Skint and Demoralised: This Sporting Life 
Release date: March 12, 2012
Label: Heist Or Hit Records
Listen: http://soundcloud.com/heistorhitrecords/sets/skint-demoralised-this/s-lb6zs

"Wakefield’s most articulate street poet finds the romance beneath the realism"NME
"Joyously unapologetic Northern romp"Steve Lamacq, BBC 6 Music
"Uncannily memorable, chirpy, cheeky, loveable sensitive-geezer soul-rap ditties"Guardian
"Reminiscent of early The Streets, with nods to Squeeze, The Jam and Northern Soul"The Times

When Yorkshire performance poet Skint & Demoralised (Matt Abbott) signed with Mercury in 2008 the debut album, ‘Love & Other Catastrophes’, drew incredible support from press and radio alike.
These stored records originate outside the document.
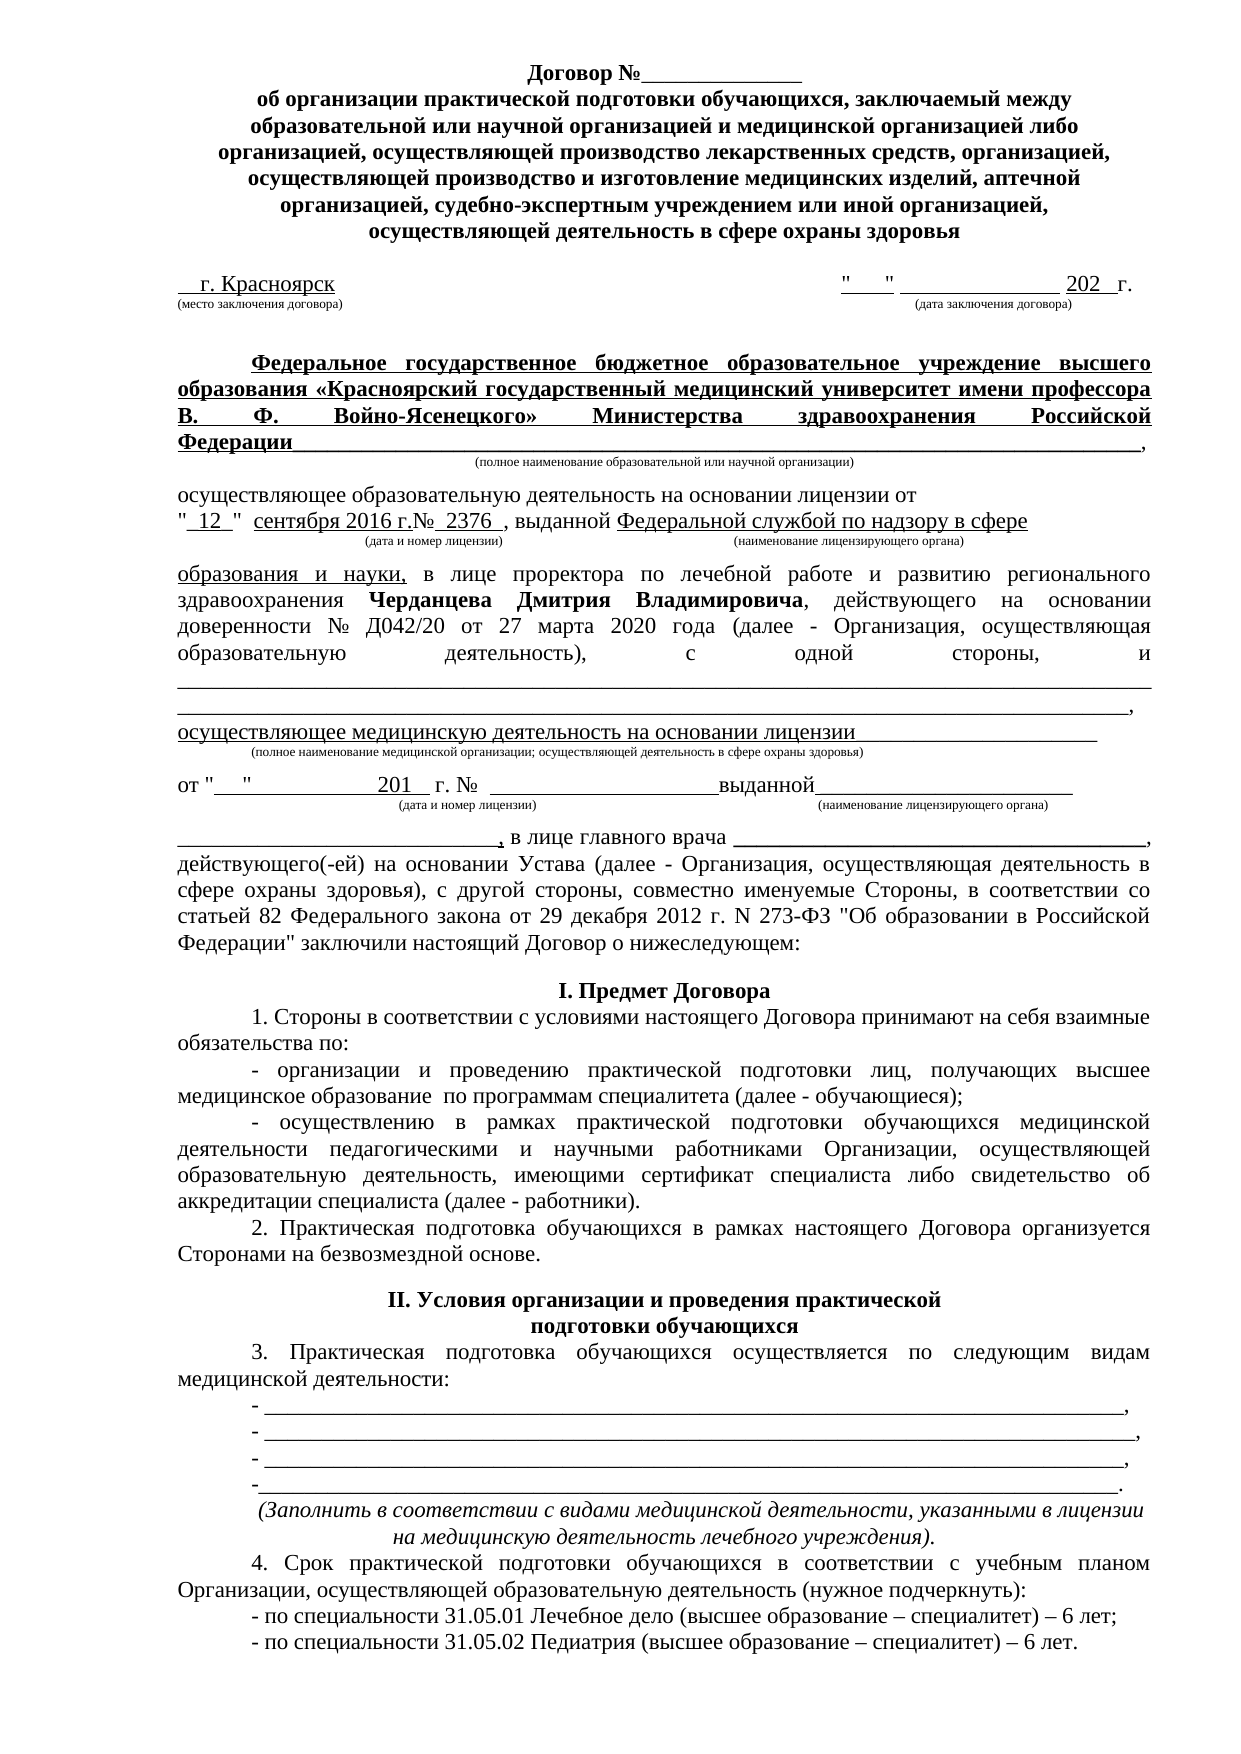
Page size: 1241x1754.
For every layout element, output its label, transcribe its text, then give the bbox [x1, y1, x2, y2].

text об организации практической подготовки обучающихся, заключаемый между образовательной или научной организацией и медицинской организацией либо организацией, осуществляющей производство лекарственных средств, организацией, осуществляющей производство и изготовление медицинских изделий, аптечной организацией, судебно-экспертным учреждением или иной организацией, [177, 85, 1152, 217]
text осуществляющее медицинскую деятельность на основании лицензии_____________________ [177, 718, 1152, 744]
text осуществляющее образовательную деятельность на основании лицензии от [177, 481, 1152, 507]
text II. Условия организации и проведения практической [177, 1286, 1152, 1312]
text 3. Практическая подготовка обучающихся осуществляется по следующим видам медицинской деятельности: [177, 1338, 1152, 1391]
text образования и науки, в лице проректора по лечебной работе и развитию регионального здравоохранения Черданцева Дмитрия Владимировича, действующего на основании доверенности № Д042/20 от 27 марта 2020 года (далее - Организация, осуществляющая образовательную деятельность), с одной стороны, и ________________________________________________________________________________________________________________________________________________________________________, [177, 689, 1152, 718]
text I. Предмет Договора [177, 977, 1152, 1003]
text -___________________________________________________________________________. [177, 1470, 1152, 1497]
text ____________________________, в лице главного врача ____________________________________, действующего(-ей) на основании Устава (далее - Организация, осуществляющая деятельность в сфере охраны здоровья), с другой стороны, совместно именуемые Стороны, в соответствии со статьей 82 Федерального закона от 29 декабря 2012 г. N 273-ФЗ "Об образовании в Российской Федерации" заключили настоящий Договор о нижеследующем: [177, 823, 1152, 955]
text - осуществлению в рамках практической подготовки обучающихся медицинской деятельности педагогическими и научными работниками Организации, осуществляющей образовательную деятельность, имеющими сертификат специалиста либо свидетельство об аккредитации специалиста (далее - работники). [177, 1108, 1152, 1214]
text (место заключения договора) (дата заключения договора) [177, 296, 1152, 323]
text г. Красноярск " " 202 г. [177, 270, 1152, 296]
text Федеральное государственное бюджетное образовательное учреждение высшего образования «Красноярский государственный медицинский университет имени профессора В. Ф. Войно-Ясенецкого» Министерства здравоохранения Российской Федерации__________________________________________________________________________, [177, 349, 1152, 398]
text - ___________________________________________________________________________, [177, 1444, 1152, 1470]
text Федеральное государственное бюджетное образовательное учреждение высшего образования «Красноярский государственный медицинский университет имени профессора В. Ф. Войно-Ясенецкого» Министерства здравоохранения Российской Федерации__________________________________________________________________________, [177, 426, 1152, 454]
text "_12_" сентября 2016 г.№ 2376 , выданной Федеральной службой по надзору в сфере [177, 507, 1152, 533]
text Федеральное государственное бюджетное образовательное учреждение высшего образования «Красноярский государственный медицинский университет имени профессора В. Ф. Войно-Ясенецкого» Министерства здравоохранения Российской Федерации__________________________________________________________________________, [177, 399, 1152, 425]
text (Заполнить в соответствии с видами медицинской деятельности, указанными в лицензии на медицинскую деятельность лечебного учреждения). [177, 1497, 1152, 1549]
text (полное наименование образовательной или научной организации) [177, 454, 1152, 481]
text (дата и номер лицензии) (наименование лицензирующего органа) [177, 533, 1152, 560]
text от " " 201 г. № выданной ______________________ [177, 771, 1152, 797]
text - ____________________________________________________________________________, [177, 1417, 1152, 1444]
text образования и науки, в лице проректора по лечебной работе и развитию регионального здравоохранения Черданцева Дмитрия Владимировича, действующего на основании доверенности № Д042/20 от 27 марта 2020 года (далее - Организация, осуществляющая образовательную деятельность), с одной стороны, и ________________________________________________________________________________________________________________________________________________________________________, [177, 560, 1152, 688]
text - ___________________________________________________________________________, [177, 1391, 1152, 1417]
text (дата и номер лицензии) (наименование лицензирующего органа) [398, 797, 1152, 823]
text 2. Практическая подготовка обучающихся в рамках настоящего Договора организуется Сторонами на безвозмездной основе. [177, 1214, 1152, 1267]
text - организации и проведению практической подготовки лиц, получающих высшее медицинское образование по программам специалитета (далее - обучающиеся); [177, 1056, 1152, 1108]
text - по специальности 31.05.02 Педиатрия (высшее образование – специалитет) – 6 лет. [177, 1628, 1152, 1655]
text - по специальности 31.05.01 Лечебное дело (высшее образование – специалитет) – 6 лет; [177, 1602, 1152, 1628]
text Договор №______________ [177, 59, 1152, 85]
text осуществляющей деятельность в сфере охраны здоровья [177, 217, 1152, 243]
text (полное наименование медицинской организации; осуществляющей деятельность в сфере охраны здоровья) [177, 744, 1152, 771]
text 4. Срок практической подготовки обучающихся в соответствии с учебным планом Организации, осуществляющей образовательную деятельность (нужное подчеркнуть): [177, 1549, 1152, 1602]
text 1. Стороны в соответствии с условиями настоящего Договора принимают на себя взаимные обязательства по: [177, 1003, 1152, 1056]
text подготовки обучающихся [177, 1312, 1152, 1338]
Featured as Q’s Next Big Thing, the accolades flooded in from Clash, The Independent, Sunday Times Culture and The Guardian, while radio support for the single Red Lipstick followed from Sara Cox, Zane Lowe, Colin Murray, Huw Stephens, Steve Lamacq, Nick Grimshaw, Annie Mac, Dermot O'Leary, Janice Long, and Chris Moyles. 

As a poet first and foremost, lyricist second, and front-man third, it’s logical that TSL would absorb some of John Cooper Clarke’s charismatically uncouth, humorous and honest musings on life and British culture. When Abbott initially made the transition to performance poet, it presented a multitude of opportunities to be counted as a musical act, and so lyricists like Bob Dylan, Jim Morrison, Shane MacGowan, Morrissey, Billy Bragg, Guy Garvey, Leonard Cohen, Johnny Cash, all helped to shape the Skint & Demoralised sound.

This Sporting Life is a record owing more to cinematic and literary sources than musical ones. However, the band’s mutual love for The Pogues was behind ‘The Lonely Hearts of England’ and Abbott’s obsession with Johnny Cash and Bob Dylan inspired ‘Maria, Full of Grace’.
Lead single ‘All The Rest Is Propaganda’ is a famous quote from Alan Sillitoe’s novel ‘Saturday Night and Sunday Morning’. Lyrically it aims to capture first of all the uncertainty and insecurity, and then second of all the untouchable joy, of a new relationship.

Just as the album title suggests, inspiration for This Sporting Life’s lyrical themes stem from the British new wave of cinema in the early 60s; ‘kitchen-sink’ dramas that were based in typically grim Northern towns, documenting the classic “angry young man” character and focusing on romance, social politics, coming-of-age and the general struggles of young working class people. Films such as ‘Saturday Night and Sunday Morning’, ‘A Taste of Honey’, ‘Room at the Top’, ‘A Kind of Loving’ and of course ‘This Sporting Life’ captivated Abbott as he rebuilt the Skint & Demoralised band set-up. Just as these features captured the universal simplicity of British working class life, and the poignancy of the relationships between the characters, Abbott’s own story-telling styles re-imagine this important legacy, making This Sporting Life feel like a tapestry depiction of the British every-man’s collective mentality. 

"The themes touched upon in the likes of 'Saturday Night and Sunday Morning' and 'A Taste of Honey' are as relevant now as they were when they were written in the late 1950s, and it's these themes that I love to try and replicate. No matter how politics and technology changes, these are the issues that will continue to dominate our lives for another 50 years to come”.

ith Abbott taking this approach, TSL has every chance of standing the test of time as well.